Actually, this question comes up more than you might think. People often get married and realize very soon afterward that it all just happened too fast. Most times, however, the answer is no, a marriage cannot be annulled based on the fact that is has just taken place.

To clarify, an annulment decree is a ruling that there was never a valid marriage. A divorce, on the other hand, is the dissolution of a valid marriage. There are no Alabama laws that officially set forth grounds for annulment or specify the jurisdiction of the court to enter one. The law of annulment is based on the “common law” which, generally, is law made by previous court rulings.

Alabama Courts follow a general rule that makes a distinction between “void and voidable marriages,” which is subtle but very important in interpreting the law. Any marriage can be “voidable,” meaning there is a legal procedure to dissolve it; however, a “void” marriage is one that was never legal and, therefore, invalid. Void marriages can be annulled. Voidable marriages must be divorced.

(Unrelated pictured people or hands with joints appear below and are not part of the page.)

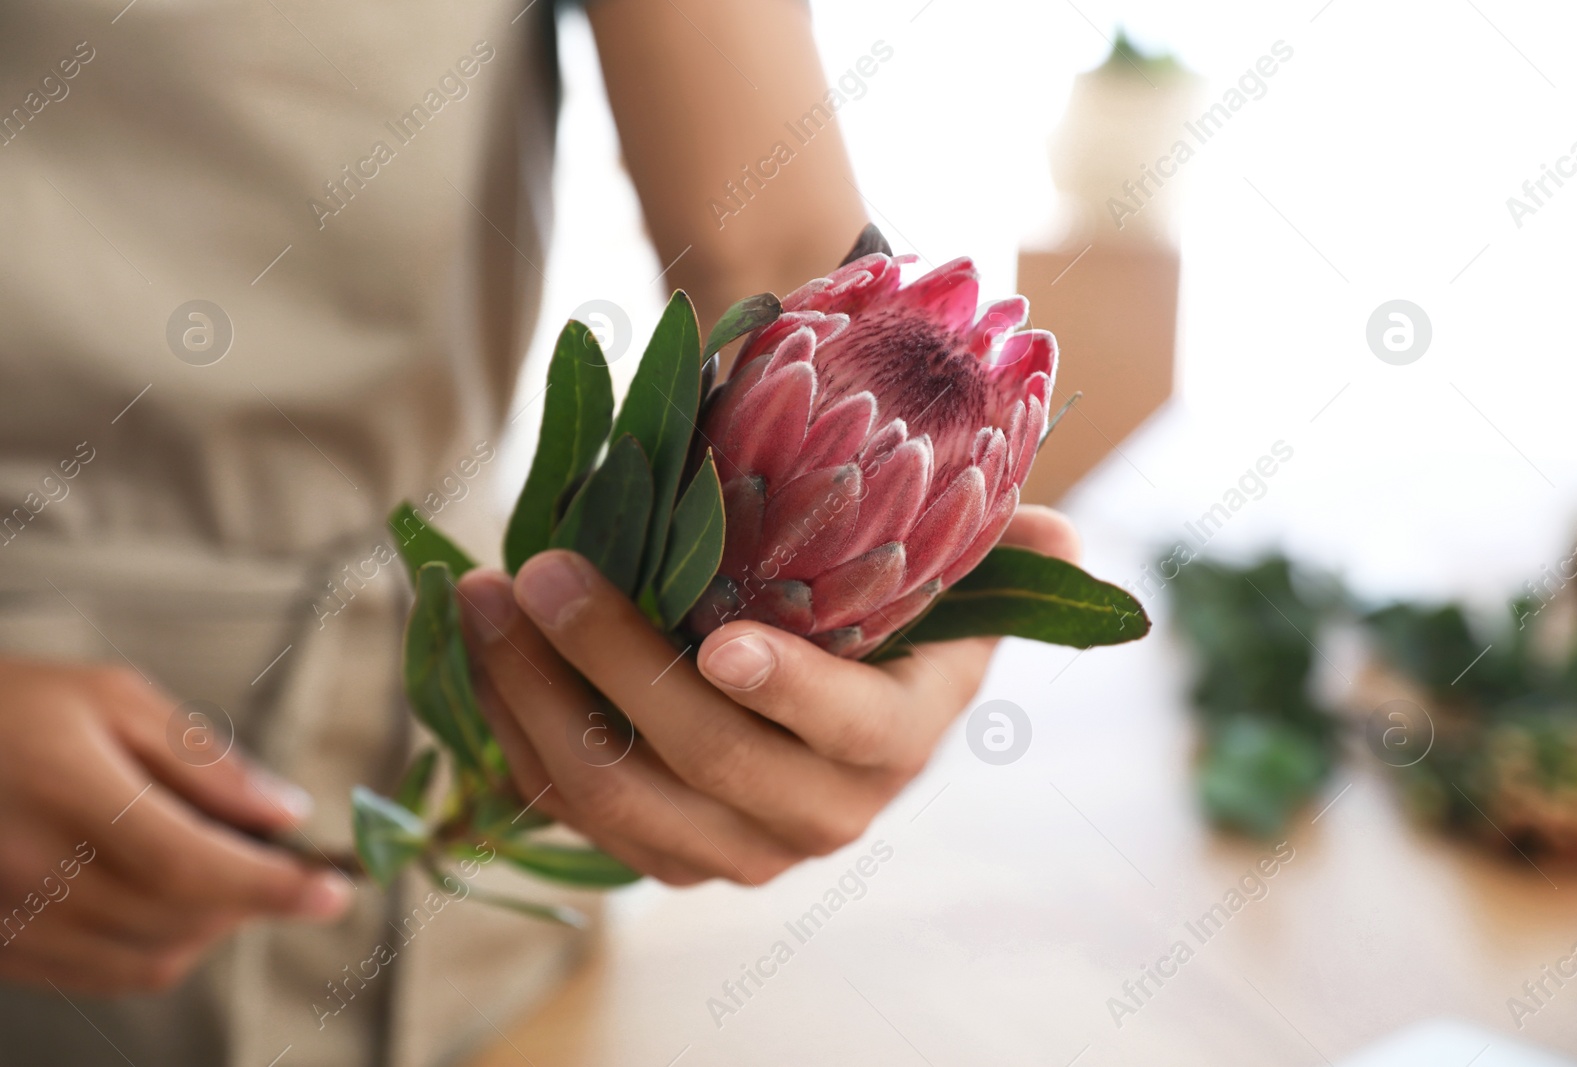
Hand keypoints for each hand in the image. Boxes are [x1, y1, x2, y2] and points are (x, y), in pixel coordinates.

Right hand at [0, 659, 350, 993]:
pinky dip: (158, 945)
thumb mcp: (112, 698)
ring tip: (219, 866)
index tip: (335, 890)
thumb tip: (285, 812)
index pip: (190, 867)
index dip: (272, 886)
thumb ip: (204, 760)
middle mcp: (34, 872)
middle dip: (252, 896)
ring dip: (211, 925)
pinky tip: (166, 895)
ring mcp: (12, 922)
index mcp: (67, 797)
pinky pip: (103, 974)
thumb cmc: (7, 706)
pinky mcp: (1, 949)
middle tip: (280, 856)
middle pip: (181, 919)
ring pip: (150, 959)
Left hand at [457, 505, 1079, 885]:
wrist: (830, 696)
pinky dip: (517, 738)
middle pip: (705, 760)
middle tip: (543, 570)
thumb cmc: (887, 614)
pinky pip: (577, 815)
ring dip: (535, 700)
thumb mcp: (949, 577)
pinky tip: (478, 656)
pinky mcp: (662, 852)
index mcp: (897, 741)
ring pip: (620, 798)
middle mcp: (820, 815)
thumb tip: (1067, 536)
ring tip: (482, 597)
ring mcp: (733, 848)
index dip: (790, 692)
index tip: (722, 642)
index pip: (848, 730)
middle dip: (612, 663)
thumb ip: (1001, 552)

For example, the following circumstances have been considered as grounds for annulet in previous cases: 1) One of the parties in the marriage had a living spouse from whom they had never been legally divorced; 2) One of the parties was under the age of legal consent; 3) One of the parties was of unsound mind at the time of the ceremony; 4) One of the parties was forced into the marriage (a “shotgun wedding”); 5) One party was under the influence of alcohol or drugs to the extent that it prevented him or her from understanding what he or she was doing (a “Hangover”-type wedding); 6) At the time of the marriage, the bride was pregnant by a man other than the groom and this fact was not disclosed to the groom; 7) The parties are too closely related to legally marry (anything closer than first cousins in Alabama); 8) One of the parties had an undisclosed deadly or harmful disease at the time of the marriage; or 9) One of the parties knew they were incapable of having children and did not disclose the information to the other party beforehand.

So, if you find yourself wishing that you had said “I don't” instead of “I do” the day after your marriage, you're going to have to get a divorce unless one of the above factors applies.

This column is intended for general information purposes only. The answers to most legal problems rely on specific facts of a particular situation; therefore, it is very important to see a lawyer when these situations arise.